Помимо тех клыков, которые разгрызают Алине плоть и оставляют на костях засечки день ото дня. И, возможно, где-то глубоко внутри эта проклятая, лелеемая ею вина взращивается испытываемым облегчением.
Дарклинг не изменился. Потерянное зрение обострило его жестокость, но в то же время притянуло к Алине так близко, что порой ей чудится биение чужого сердца в собственных висках.
— Я отвратительно читаю, — говорит она очередным вечером, не выдержав: тишины, давления и того, как Дарклинг вслушивается: она чувствует это кожей, пока его ослепшие глаза препарируют её безотрывно. Знает ли он об этом?
Он поднимает бровь.
(Алина любит этот жест.)
(Алина себя ненавидит за то, что подмечает; как и то, что сердце в груди делает кульбиты, когда Дарклинг прикасается к ней, словно в необходимости убедиться, что она рядом.)
— Как ты можешь это слушать? — добавляет она уязвлённо в ответ на молчание. Ведь никто её не учил, никто не занимался её речью и подобными навыками. Образование, полученное ею с Малом в Керамзине, было довольно скудным и поверхностным. Даже читаемые ею сейчас книги кажутся на десяток ступеней выше. Она черпает знания, но вместе с тем подкармливает свою былую неуверенность.

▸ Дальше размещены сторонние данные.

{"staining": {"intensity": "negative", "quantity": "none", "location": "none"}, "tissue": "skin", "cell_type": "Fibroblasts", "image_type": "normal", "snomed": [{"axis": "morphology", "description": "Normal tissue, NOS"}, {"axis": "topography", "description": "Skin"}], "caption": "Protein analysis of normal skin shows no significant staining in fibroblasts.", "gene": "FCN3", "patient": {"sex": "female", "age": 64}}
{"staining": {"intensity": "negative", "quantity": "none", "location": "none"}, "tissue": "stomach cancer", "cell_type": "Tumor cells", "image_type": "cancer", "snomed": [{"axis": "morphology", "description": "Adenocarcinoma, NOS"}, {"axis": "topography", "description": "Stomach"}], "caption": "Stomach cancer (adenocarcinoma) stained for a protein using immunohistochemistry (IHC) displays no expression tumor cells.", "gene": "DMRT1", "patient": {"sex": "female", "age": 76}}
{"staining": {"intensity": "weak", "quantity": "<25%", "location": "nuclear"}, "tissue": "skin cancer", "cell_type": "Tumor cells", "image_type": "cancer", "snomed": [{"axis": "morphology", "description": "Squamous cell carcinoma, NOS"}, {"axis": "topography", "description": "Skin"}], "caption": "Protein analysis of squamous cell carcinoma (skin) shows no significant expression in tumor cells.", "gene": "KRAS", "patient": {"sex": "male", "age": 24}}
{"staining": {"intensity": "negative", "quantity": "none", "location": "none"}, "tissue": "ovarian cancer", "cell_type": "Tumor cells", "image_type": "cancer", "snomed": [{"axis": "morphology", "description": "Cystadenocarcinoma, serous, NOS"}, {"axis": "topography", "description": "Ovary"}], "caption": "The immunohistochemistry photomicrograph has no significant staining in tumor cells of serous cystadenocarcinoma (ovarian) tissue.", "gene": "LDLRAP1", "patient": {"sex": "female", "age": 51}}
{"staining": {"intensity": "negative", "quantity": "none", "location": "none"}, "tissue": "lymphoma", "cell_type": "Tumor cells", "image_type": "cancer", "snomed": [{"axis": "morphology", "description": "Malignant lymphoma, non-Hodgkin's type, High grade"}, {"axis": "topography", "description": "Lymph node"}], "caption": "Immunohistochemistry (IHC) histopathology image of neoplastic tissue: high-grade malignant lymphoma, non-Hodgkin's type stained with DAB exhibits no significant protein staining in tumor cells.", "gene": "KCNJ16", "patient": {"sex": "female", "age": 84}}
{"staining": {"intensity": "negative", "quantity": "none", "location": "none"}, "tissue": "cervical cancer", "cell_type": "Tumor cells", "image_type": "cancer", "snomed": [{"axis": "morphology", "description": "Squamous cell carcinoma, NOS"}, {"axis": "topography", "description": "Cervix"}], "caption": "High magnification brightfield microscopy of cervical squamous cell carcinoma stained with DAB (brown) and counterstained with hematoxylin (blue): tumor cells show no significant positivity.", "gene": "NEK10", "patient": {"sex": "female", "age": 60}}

Дарклинг молчит долго. Тишина разбавляется треском пламени в очаге и ходом часовых стрелок. Кажется, что вовсе не было никакого вопроса. Возможно, она задала его про себя.
Так было бы проще.
Как было бы проще в той маленькой комнате на другом континенте вонзить нож в грудь Дарклинга или перерезать ему горло, пока его пальцы впивались ей в спину, будто до самих костей, до внутренностей доставая; словно он мог ей сердце со спины выдрать. Алина помнит жар и горечь собственных слёз; помнит, как они оседали на губах Дарклинга, ведь он собирал эти дорожки. Подношением за отнятое у него.
Было проще остановиться в тот миг, разорвать нить, а не просыпаться с истрепавшим её сердце мужчиной подле; не дышать едва, наблюдая за тем, как вздрагивают его веки и как тихо он дышит, как хмурится во сне. Иногда Алина разглаживает морщинку меж его бровей, и касание лёгкое, как едва ощутимое дуновение ветерка или призрачного поцелуя у самой щеки. Но Дарклинг всегда просыпается.
— Зачем я прикасаюсь к твоему лицу? — спрашивает он наконец, и Алина рывком выныривает из постыдных мыслей, словно резко выброшенная на берег рыбина, бьющая по мокрому песку хвостом. Может ли Дарклинг слышать, как грохочет её сердце? Чувствует ли он этот стыд через их связь? Цепь звенит.
Алина отворачивается, будто он в самом деле может узреть всю эту незаживающую в ней рану. Она полнится сукровицей, жёлтым гноем, выплёскивается через края едким и горячим, как собственная кровь. И эти края никогда не сомкнутся, не затянутся. Рубцы со временем перестают болеть, теряют чувствительность. Алине такой милости не дано.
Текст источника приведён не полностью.